現段階でどれほどの賑わいぶりなのか予想はつきかねるが、新幹線の臨時便が出るほどだから、やはり相当なものだろう。大会運営のノウハウから、テレビ&ラジオ中継の仕方まで学ぶ点が大いにあるはず。心して伺いたい。

〃ついで〃と言っては何だが、時間の余裕があれば、糸魚川のジオパーク施設、十日町のFM防災体制などについても見聞を広めてくるつもりだ。

日程は2泊3日間(5日夜帰島)としているので、来週の『ターニングポイント』はお休みさせていただく。ただし、盆前の11日(火)には、横田市長を特別ゲストに迎えてお送りする予定なので、乞うご期待!!

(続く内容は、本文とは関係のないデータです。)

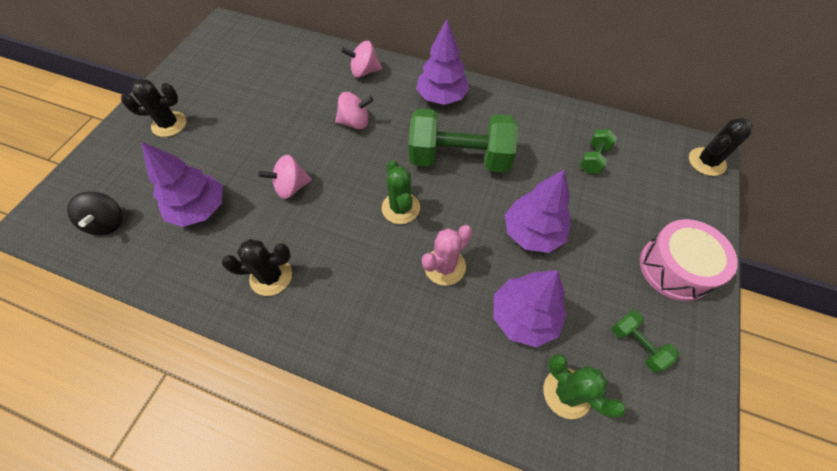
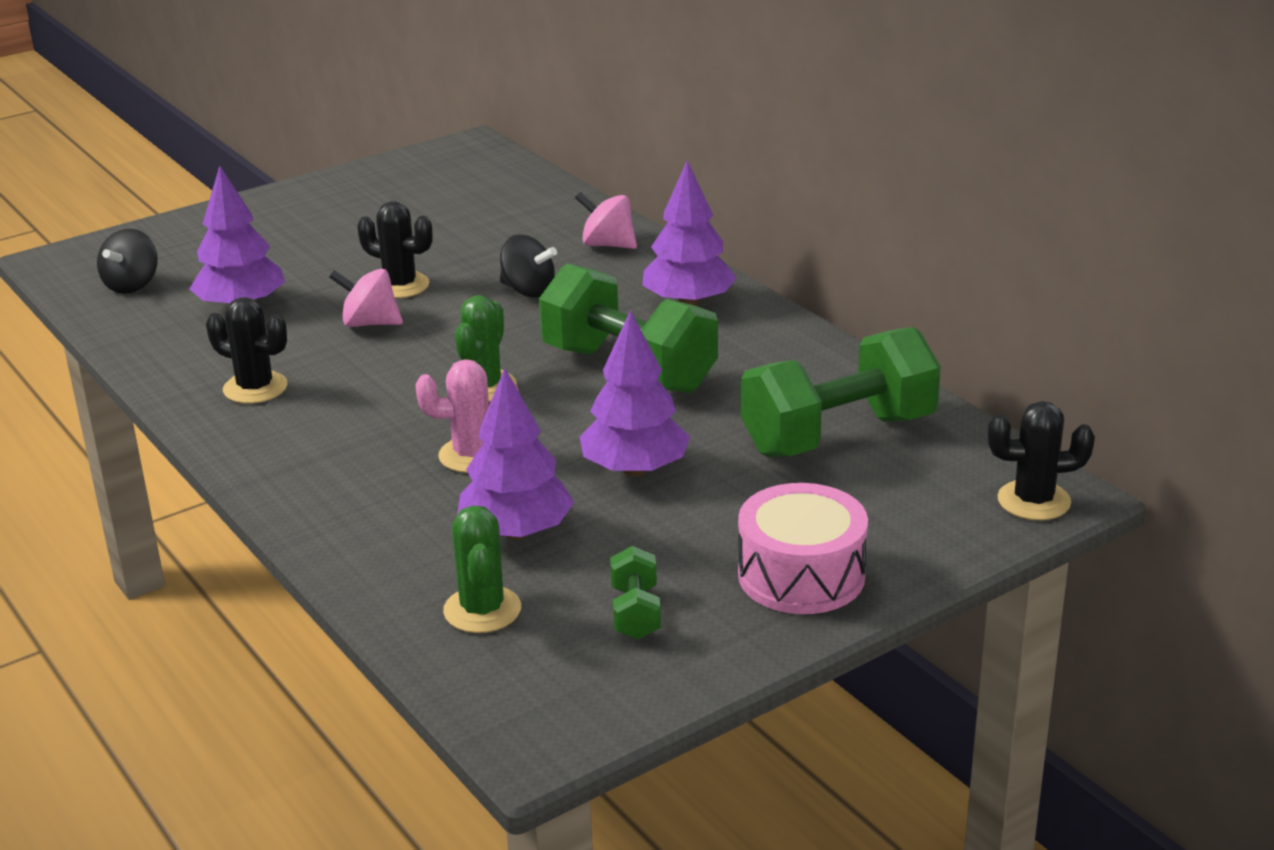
camera: 35 degrees right, 30 degrees down
(169, 124) = (291, 222): black cactus -> black cactus (400, 285)
(355, 122) = (528, 291): pink spinning top -> black spinning top
(593, 159) = (838, 435): green dumbbell -> green dumbbell, size x2.24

まあ、そんなこんなで相も変わらず落ち着きの無い日々を過ごさせていただいているのだが、今朝方タバコを買いに大手川沿いを歩いていたら、年老いたサギ(?)が一羽欄干に佇んでいた。

よくよく考えてみたらこの鳥は、昨日も、一昨日も、いやもっとずっと以前から、その界隈に棲みついているような気がする。

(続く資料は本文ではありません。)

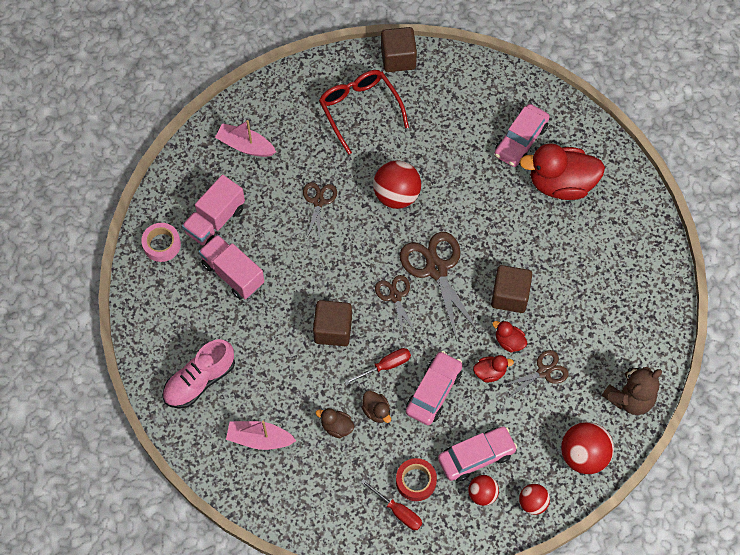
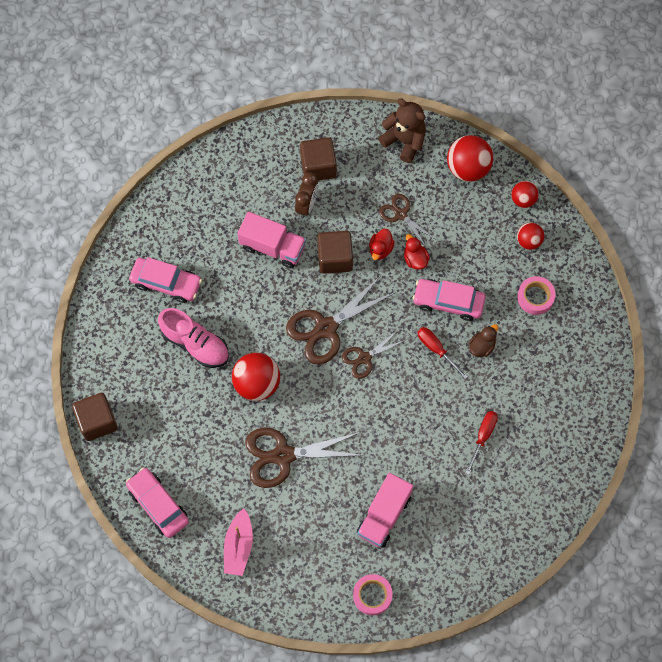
camera: 105 degrees left, 5 degrees up
(200, 381) = (502, 512): pink shoe -> pink shoe (195, 343)
(215, 220) = (331, 550): pink truck -> pink truck (272, 247)
(259, 439) = (540, 441): pink boat -> none
(318, 201) = (283, 455): brown scissors -> brown scissors, size x1.75
(333, 330) = (414, 405): brown cube -> brown cube (318, 166)
(336, 427) = (507, 377): brown duck -> none
(359, 110) = (168, 443): red glasses -> none
(398, 511) = (567, 305): red screwdriver -> red screwdriver (483, 437)
(416, 481) = (535, 297): red tape -> pink tape
(476, 456) = (497, 253): pink car -> pink car (158, 505)
(561, 184) = (205, 237): red duck -> none
(575, 284) = (306, 205): none -> brown clock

東京近郊ならテレビ局あたりが勝手に名前を付けて、騒ぎ出すところだろうが、島原人はさすがに奥ゆかしい。サギもその点は心得たもので、実に悠然と構えている。

ただ〃視点〃を変えれば、島原人はこうした自然の営みを、余りに当たり前の光景として見過しているのではないか。都会になくて、田舎にあるものは何なのか。それがどれほどの価値を持つものなのか。我々はもっと敏感になって見直すべきだ。

世界ジオパーク認定の可否を握るユネスコ関係者の現地視察も間近。官民一体となって、島原半島の素晴らしさを大いにPRいたしましょう!!